Thomas est amoureux est le premier long-métrage européen à parler d’Internet. Mais aussi de relations humaines et de sexe. Ce qui explique que ce film futuriste ait provoqué un tollé en Belgique. Sortie sur les écrans français mercredi 20 juin.
Comme son nom ne l’indique pas, Thomas est amoureux est un film de science-fiction. Mais de " science-fiction belge " précise son réalisateur, le Bruxellois Pierre-Paul Renders. Et la précision change tout : ici, ni mégalopoles futuristes, ni invasions extraterrestres. Le décor du film est un écran. Un simple écran que Thomas, le héros du film, ne quitte pas de la journée, et pour cause : atteint d’agoraphobie, il ne peut sortir de chez lui et le contact physique avec d’autres personnes lui est insupportable. Ce reclus n’a de communication avec le monde qu’à travers une sorte de visiophone sophistiqué, qui fait furieusement penser au Web.
La réalité a rattrapé la fiction
Pierre-Paul Renders, le réalisateur, a la judicieuse idée de mettre le spectateur dans la peau de Thomas durant 90 minutes via une caméra subjective. Mais ce long-métrage couvert de prix (dont deux à Venise et le Grand Prix de Gerardmer) est naturellement plus qu’un surf de cinéma. D’ailleurs, le mot " Internet " n’est pas prononcé une fois dans Thomas est amoureux. " Le film a été écrit en 1995, bien avant que le Net n’explose auprès du grand public, raconte Renders. Ce qui est incroyable, c’est que la réalité ait rattrapé la fiction ".

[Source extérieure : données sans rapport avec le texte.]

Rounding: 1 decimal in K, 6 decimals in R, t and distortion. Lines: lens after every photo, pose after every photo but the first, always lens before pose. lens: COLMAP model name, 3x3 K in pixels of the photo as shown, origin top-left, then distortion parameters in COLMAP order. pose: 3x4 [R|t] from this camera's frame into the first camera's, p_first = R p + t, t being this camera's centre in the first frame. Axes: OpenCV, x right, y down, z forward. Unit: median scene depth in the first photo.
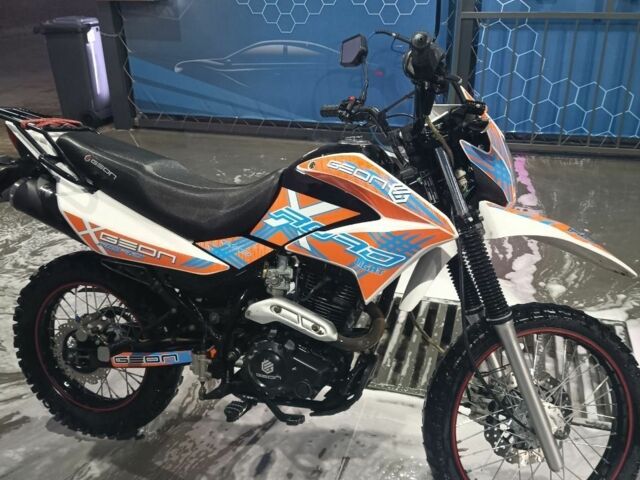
lens RADIAL K [[629.6, 0, 320.0], [0, 629.6, 240.0], [0, 0, 1]] dist [0.056260, -0.030525]
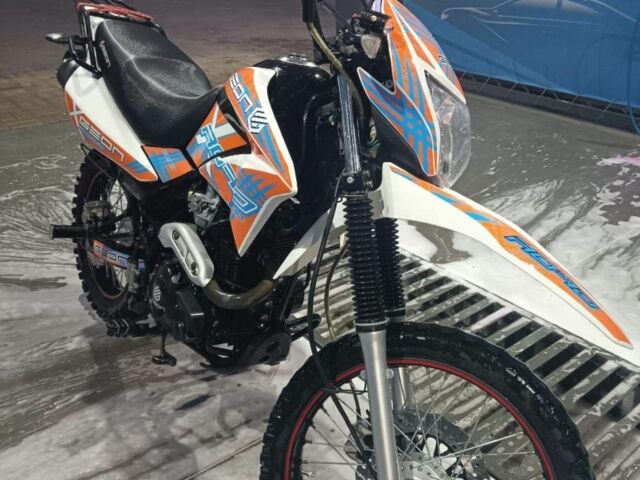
lens RADIAL K [[629.6, 0, 320.0], [0, 629.6, 240.0], [0, 0, 1]] dist [0.056260, -0.030525]
pose [[0.837241, 0.278260, -0.470742, 0.522607], [-0.255061, 0.960189, 0.113936, -0.036630], [0.483705, 0.024677, 0.874883, 0.320071]]
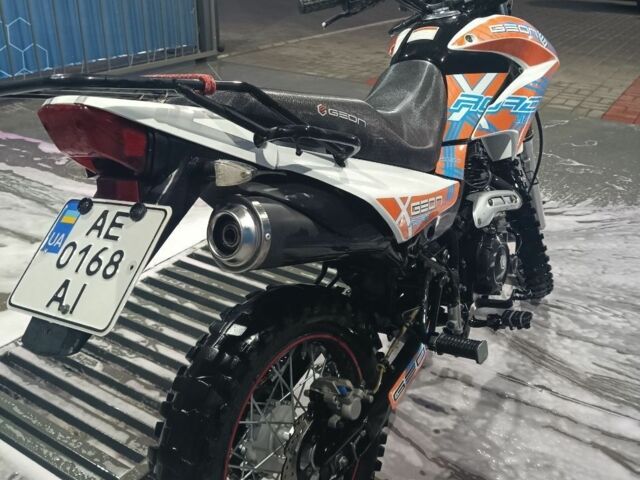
lens RADIAL K [[629.6, 0, 320.0], [0, 629.6, 240.0], [0, 0, 1]] dist [0.056260, -0.030525]
pose [[0.269383, -0.410382, 0.871217, -0.969346], [0.362919, 0.881223, 0.302880, -0.213481], [-0.892033, 0.234590, 0.386322, 0.878473]]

Le scénario nous gratifie tout de même de quelques inventions SF futées : le poème en vidéo, le cyber-répondeur ou le sexe virtuel. Cette dernière trouvaille, explicitée par une scène d’union en apesanteur impliquant une pulpeuse créature 3D, a irrité les censeurs belges : ils ont interdit le film aux moins de 16 ans ! La décision, appuyée sur une loi bizarre de 1920, a provoqué un tel tollé dans la presse que des politiques ont même appelé à modifier l’obsolète législation. " Nous sommes contents que le film ait fait évoluer la loi, mais consternés qu’il soit fermé aux collégiens, commente Renders. Ce n’est pas un film sur le cybersexe, c’est un film fait pour ouvrir le débat ".
Individualisme et cocon
Débat qu’au premier abord, on craint d’avoir un peu trop entendu ces derniers temps. Thomas agoraphobe n’incarne-t-il pas le mythe de l’internaute autiste, coupé du monde ? Heureusement, le film évite le cliché : " Ce qu’on reproche à l’Internet n’est que le symptôme d’un changement sociologique plus vaste, explique Renders. Le film parle de cette distanciation qui existe de plus en plus entre les gens. La société nous pousse à l’individualisme, à l’enfermement dans un cocon ". Voilà pour ceux qui s’attendent à tomber sur un objet pour nerds.
Reste un premier long-métrage tourné en vidéo, qui cache bien ses petits moyens grâce à beaucoup d’imagination et un jeu d’acteur très juste. Malgré le scandale, Thomas est amoureux n’a pas rencontré un grand succès public à sa sortie en Belgique. Peut-être les Français seront-ils plus sensibles au charme décalé de cette production très belge.